Wednesday, 2 November 2011

A sensible retreat on staff admissions, but is it wise to allow anyone to appeal to the Adjudicator?

The Department for Education has published its final versions of the new Admissions Codes today. There are just a few significant changes (pdf). In the first version, schools could give staff preference for admissions without restriction. This has been amended to say that it can only be used either to fill a specific skill shortage or for staff who have been employed by the school for more than two years, which seems a more sensible arrangement, though they should also ask the Schools Adjudicator to monitor the impact to ensure it is used fairly.  A second change would see primary admissions better co-ordinated, which is also sensible.

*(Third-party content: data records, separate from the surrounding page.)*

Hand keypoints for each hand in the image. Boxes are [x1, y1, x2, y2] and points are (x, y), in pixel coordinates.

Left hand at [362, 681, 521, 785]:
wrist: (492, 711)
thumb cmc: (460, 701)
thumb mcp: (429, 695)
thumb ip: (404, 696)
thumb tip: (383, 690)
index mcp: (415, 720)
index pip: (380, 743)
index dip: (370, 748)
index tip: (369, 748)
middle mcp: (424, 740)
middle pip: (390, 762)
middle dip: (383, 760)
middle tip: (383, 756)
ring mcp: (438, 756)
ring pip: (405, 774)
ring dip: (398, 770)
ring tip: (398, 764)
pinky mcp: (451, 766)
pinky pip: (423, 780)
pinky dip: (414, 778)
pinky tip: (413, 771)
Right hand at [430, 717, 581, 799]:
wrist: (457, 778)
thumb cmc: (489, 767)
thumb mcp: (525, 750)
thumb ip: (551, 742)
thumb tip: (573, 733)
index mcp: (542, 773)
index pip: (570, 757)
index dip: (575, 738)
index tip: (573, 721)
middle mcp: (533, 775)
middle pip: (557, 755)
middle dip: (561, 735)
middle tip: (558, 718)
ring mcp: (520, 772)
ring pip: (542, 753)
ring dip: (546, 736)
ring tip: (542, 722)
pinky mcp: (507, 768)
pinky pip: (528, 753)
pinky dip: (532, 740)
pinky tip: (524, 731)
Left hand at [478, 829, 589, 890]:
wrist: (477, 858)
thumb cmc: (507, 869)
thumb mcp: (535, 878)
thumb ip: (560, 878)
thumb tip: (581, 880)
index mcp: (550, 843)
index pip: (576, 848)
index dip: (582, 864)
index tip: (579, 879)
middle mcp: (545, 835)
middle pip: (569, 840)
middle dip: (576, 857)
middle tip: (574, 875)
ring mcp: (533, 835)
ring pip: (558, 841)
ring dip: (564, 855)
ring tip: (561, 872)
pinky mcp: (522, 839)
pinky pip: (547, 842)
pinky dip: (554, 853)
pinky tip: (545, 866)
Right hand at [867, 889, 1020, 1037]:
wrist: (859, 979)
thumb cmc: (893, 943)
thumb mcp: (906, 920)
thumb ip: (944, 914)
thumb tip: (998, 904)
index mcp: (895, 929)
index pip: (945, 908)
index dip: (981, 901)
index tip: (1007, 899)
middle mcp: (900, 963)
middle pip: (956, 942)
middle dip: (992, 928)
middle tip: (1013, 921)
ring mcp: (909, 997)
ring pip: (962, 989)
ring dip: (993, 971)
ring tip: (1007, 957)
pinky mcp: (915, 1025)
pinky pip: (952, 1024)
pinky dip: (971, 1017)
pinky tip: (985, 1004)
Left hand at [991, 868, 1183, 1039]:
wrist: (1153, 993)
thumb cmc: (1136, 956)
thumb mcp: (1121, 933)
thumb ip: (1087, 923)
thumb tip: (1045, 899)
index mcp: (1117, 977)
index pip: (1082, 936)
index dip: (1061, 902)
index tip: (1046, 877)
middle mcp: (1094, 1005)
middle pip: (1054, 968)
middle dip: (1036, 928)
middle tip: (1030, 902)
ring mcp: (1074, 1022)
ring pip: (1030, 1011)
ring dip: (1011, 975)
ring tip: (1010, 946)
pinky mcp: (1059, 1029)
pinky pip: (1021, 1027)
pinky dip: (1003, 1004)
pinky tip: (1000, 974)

There is still one aspect of the new codes that could cause real problems, but the debates on the Education Bill have made the problem even worse. When Labour established the Office of Schools Adjudicator, the right to refer admissions issues was restricted to local authorities and schools that were admissions authorities. The coalition has extended the Adjudicator's remit to academies and free schools, which is sensible. But allowing 'anyone' to refer an issue would confuse the role of admissions appeals panels with that of the Adjudicator, and cause significant extra work for schools, especially academies. While appeal panels should  refer to the Adjudicator where appeals reveal a clear issue, the Adjudicator is in danger of becoming a Supreme Court to their High Court for disappointed parents. Equally, the Adjudicator will be the new target for opponents of free schools and academies.In its wording today, the DFE has recognised the potential for chaos that the new system could cause, so it "will also ask the Schools Adjudicator to deal with vexatious and repeat objections swiftly." Good luck on that one.